Kylie Jenner, 20, proudly poses in a thong just one month after giving birth to Stormi

…Kylie being the daughter of matriarch Kris Kardashian Jenner and one-time Olympic hero Bruce (now “Caitlyn”) Jenner, and “Stormi”, of course, being the illiterate invented name the twenty-year-old single mother chose to inflict on her illegitimate daughter. (Just think of all the questionable behaviors contained in that single sentence, and you have an idea of why I think the entire Kardashian-Jenner clan members are such a pox on society.)

And that’s what caught my attention. Regardless of all that immoral foolishness, at some point in time, Caitlyn Jenner is going to be introduced to this baby girl as “Grandpa”. The implications of this event on a young girl’s mind are unfathomable — although no doubt the introduction will be screened on the Kardashian attention-whores’ TV show so we’ll all be witness to the occasion.

Another little burr on my attention noted that Bruce / Caitlyn is all butt-hurt that “she” hasn’t been allowed to meet his / her grandchild yet. Quelle surprise.

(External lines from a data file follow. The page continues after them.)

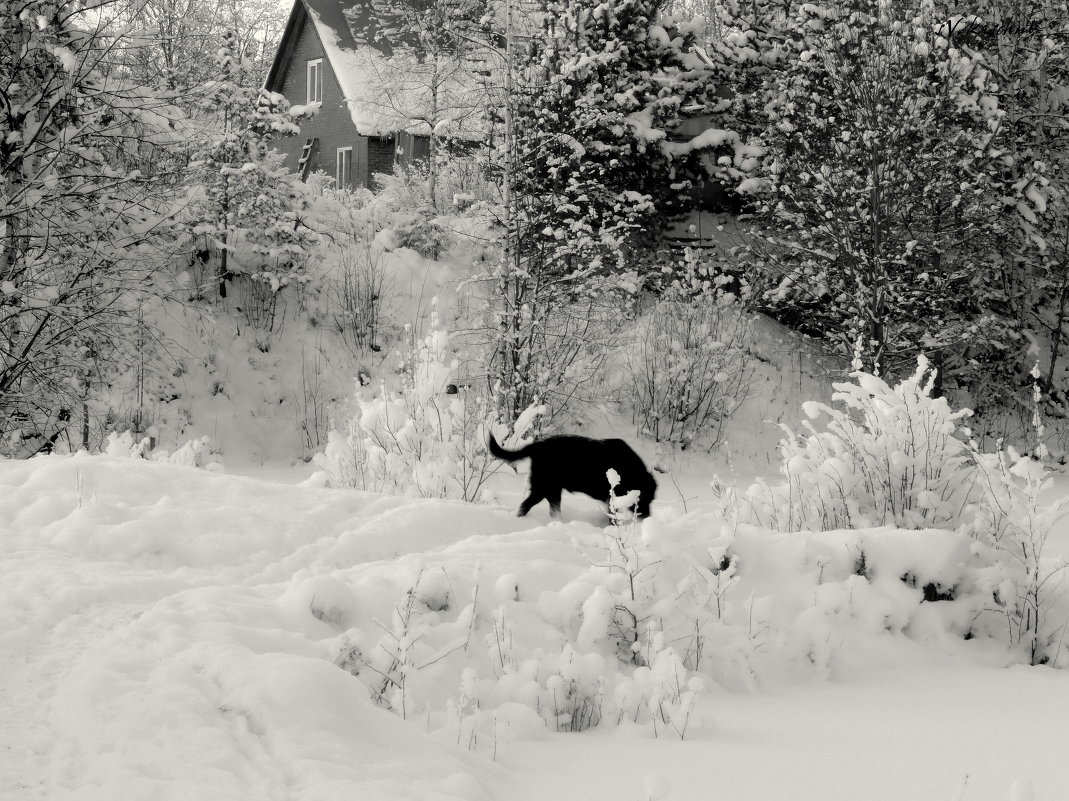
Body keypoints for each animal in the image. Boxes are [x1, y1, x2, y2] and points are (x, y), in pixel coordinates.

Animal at [489, 432, 654, 519]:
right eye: (646, 498)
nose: (646, 516)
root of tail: (538, 445)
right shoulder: (611, 498)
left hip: (551, 491)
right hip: (543, 488)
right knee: (527, 506)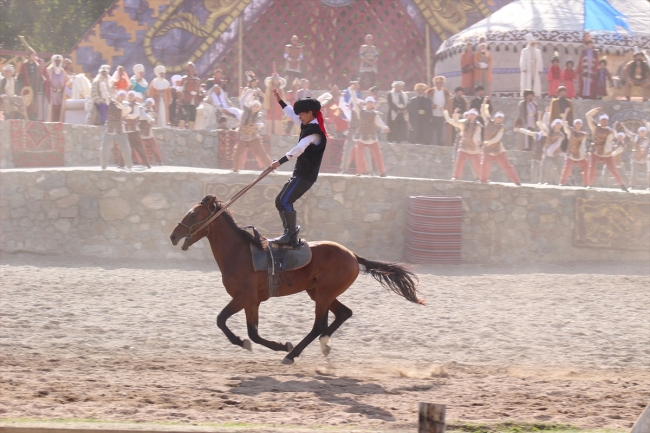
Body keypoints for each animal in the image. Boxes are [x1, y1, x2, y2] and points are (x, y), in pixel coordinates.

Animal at [170, 194, 422, 362]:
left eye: (193, 214)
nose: (173, 235)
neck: (239, 253)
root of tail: (352, 254)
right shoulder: (252, 301)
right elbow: (253, 332)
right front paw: (277, 345)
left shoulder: (243, 297)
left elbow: (221, 320)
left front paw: (251, 344)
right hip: (319, 292)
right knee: (343, 313)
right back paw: (322, 345)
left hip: (324, 293)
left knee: (320, 324)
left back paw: (293, 354)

And yes, folks: that is the sound of loud hoofbeats thundering in your ears at this moment.

Incomprehensible

When I were a young lad, I took a course in Art Appreciation, and I have to say it opened up my eyes to art, big time. For the first time I was able to appreciate, truly appreciate, the skill of the old masters — the golden triangle, the use of light and color, how different brushes and brushstrokes worked to create mood, its effect on the history of its time, and all that. My life was changed and enriched, and I look back on the class and its teacher with complete fondness because it opened a door for me, and I walked right on in.

I never got Picasso.

Now granted, I was similarly at a loss when looking at the Blue School, the Modernists (like Klee and Pollock) and what have you; but I always thought that Picasso’s art was wrong: it transformed the human form — and especially that of women — into a caricature, and I’m sorry, but caricature isn’t art, or at least not Fine Art.

And yet Picasso is regarded as one of the Masters by almost everyone. Even his lesser paintings fetch astonishing amounts of money, his life and works are commemorated in terms that border on idolatry, and his style is seen as the end-point, the very denouement of Impressionism; but as hard as I try, I just don’t see it. Here’s one of his most famous works, Les Demoiselles d’Avignon:

…and I know what it is: a depiction of a group of prostitutes in a brothel. And Picasso is looking at them… how? As objects of desire, as depraved women, or as tired working girls? Or is it all three?

Here’s my problem with the piece: it could be any one of those, but his grotesque style makes no statement — it’s left completely up to the audience as to which they see in it.

Now maybe that was his intention, but I have a problem with art that has no artist’s viewpoint, but leaves everything open to interpretation. It’s a cop-out to say, “Well, it’s whatever you want it to be.” My response to that airy nonsense is usually, “I want it to be gone.”

And while I can see why the art world would be immeasurably poorer without the Impressionism of Monet, Gauguin, Renoir, Degas and Van Gogh (to name just some), I just can’t say I feel the same about Picasso.

Feel free to add your thoughts in Comments.